Accessible DNA

 

Physical accessibility defines the “active” genome

The cell faces a spectacular topological challenge in packing meters of chromosomal DNA inside a ~5 micron nucleus. The cell's solution to this challenge is the hierarchical folding of genomic DNA into regulated structures, the most basic and important of which is the nucleosome. Only a small fraction of the 6 billion DNA bases comprising the genome are accessible to the machinery of transcription within each cell, while the remainder is compacted and sequestered away by hierarchical folding of DNA into compacted chromatin. Because these changes in chromatin structure require the concerted actions of a host of specialized complexes, the specifics of this physical accessibility encode a durable physical memory of biological state, defining the regulatory landscape of the cell.

Major insights into this regulatory landscape have come from genome-wide methods such as MNase-seq, ChIP-seq, and DNase-seq, allowing identification of positions of transcription factor (TF) binding, active transcription start sites, nucleosomes and nucleosome modifications, enhancers, and insulators in a wide variety of cell lines and tissue samples. However, current methods for assaying chromatin accessibility, nucleosome positions, TF occupancy, or higher-order annotations of biological "state" of chromatin generally require multiple assays and tens or hundreds of millions of cells as input material, averaging out heterogeneity in cellular populations.
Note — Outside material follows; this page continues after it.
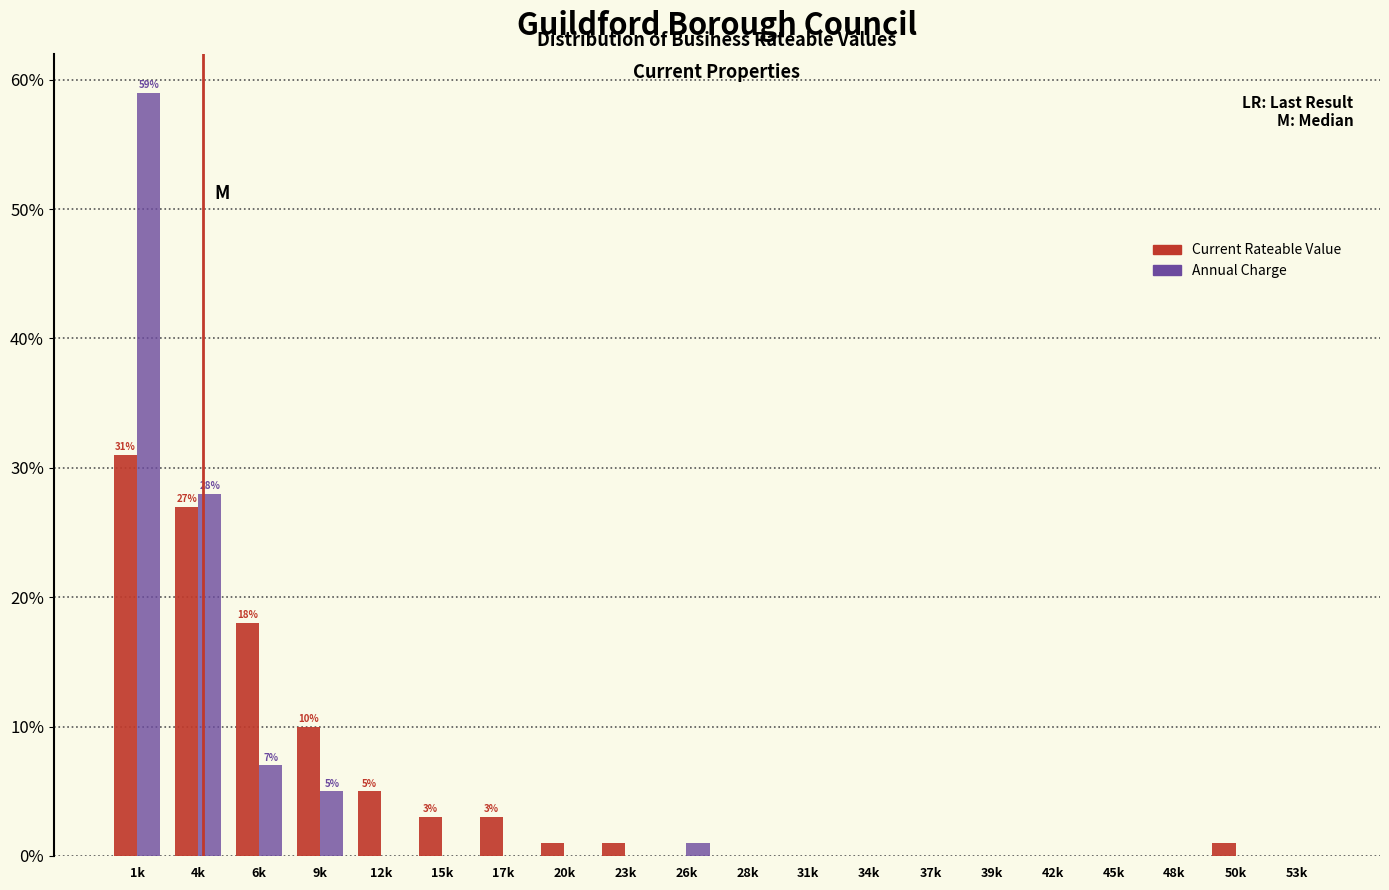

Are the bars grouped side by side (vs. stacked)?

Yes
These large sample requirements have precluded analysis of the chromatin regulatory landscape of rare phenotypically homogenous cellular sub-types.
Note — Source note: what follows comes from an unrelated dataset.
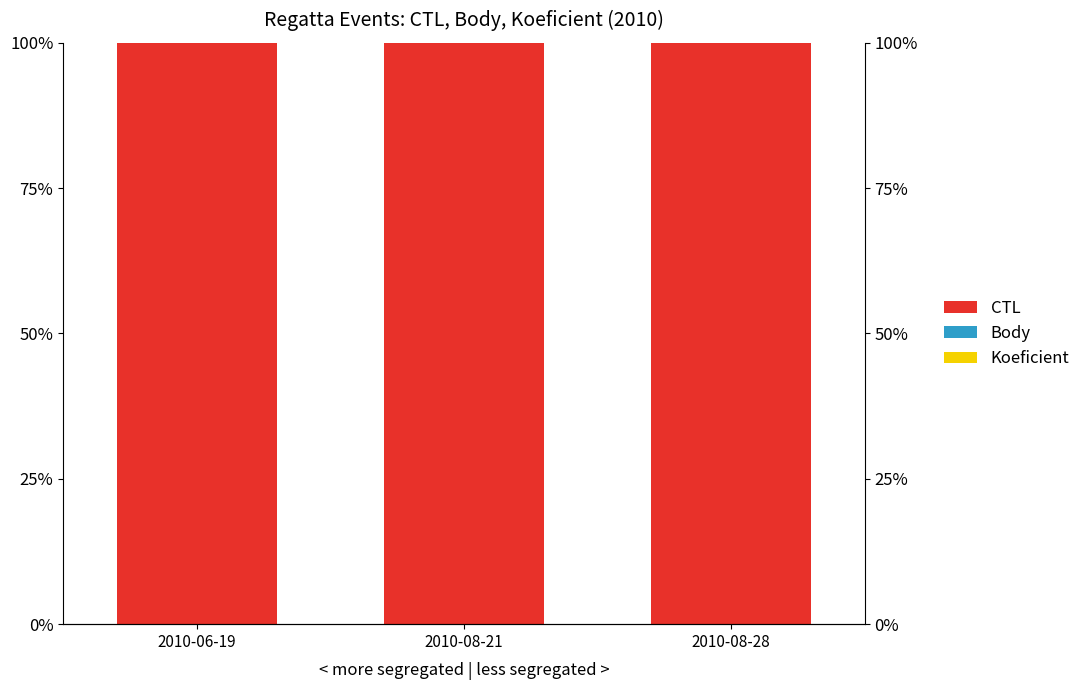

Which series changed the most between 2010-06-19 and 2010-08-28?

CTL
ATAC-seq allow rapid, sensitive, and integrative “regulomic” analysis

To address these problems, we have developed a new, integrative, multidimensional epigenomic assay that relies on in vitro transposition of sequencing tags into areas of accessible chromatin. This assay of transposase accessible chromatin (ATAC-seq) rapidly generates multimodal data defining the regulatory landscape of chromatin using as few as ~500 cells-3-5 orders of magnitude less than other methods. We have generated preliminary data demonstrating the ATAC-seq assay allows simultaneous, genome-wide information on the positions of 1) open chromatin, 2) transcription factor binding, 3) nucleosomes in regulatory regions, and 4) information on chromatin state annotation.
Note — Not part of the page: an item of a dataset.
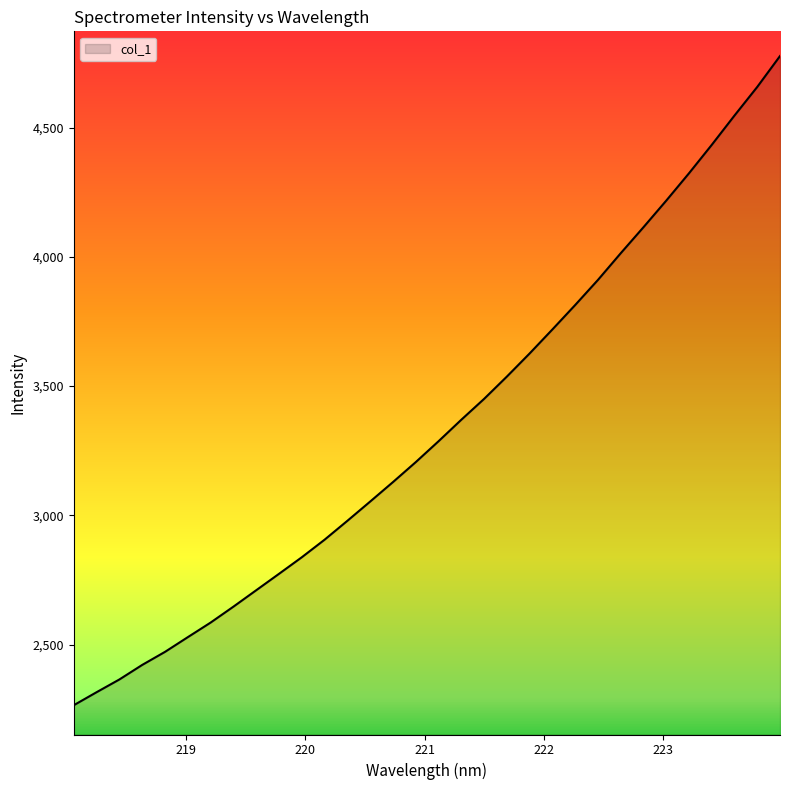

What is the average value?

3343.6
Beyond Ensemble Measurements: Toward Single-cell “Regulomics”

Ensemble methods of measuring the genomic characteristics of a population “average out” large-scale cell-to-cell heterogeneities, and "drown out" rare variation within the population. As a simple analogy of this problem, let us consider all the shipping routes from the East Coast to the West Coast of the US. Some of these routes maneuver through the Panama Canal, while another fraction navigate the Straits of Magellan. However the ensemble average of these paths travels through the heart of Brazil, and is a path not taken by any boat - in fact this path is impossible! Similarly, almost all of our understanding of large-scale cellular epigenomics comes from looking at such ensemble measurements. We hope to move beyond the ensemble by applying sorting out phenotypically distinct subpopulations of cells, as well as pushing toward single-cell resolution of “regulomic” state using our ATAC-seq methodology.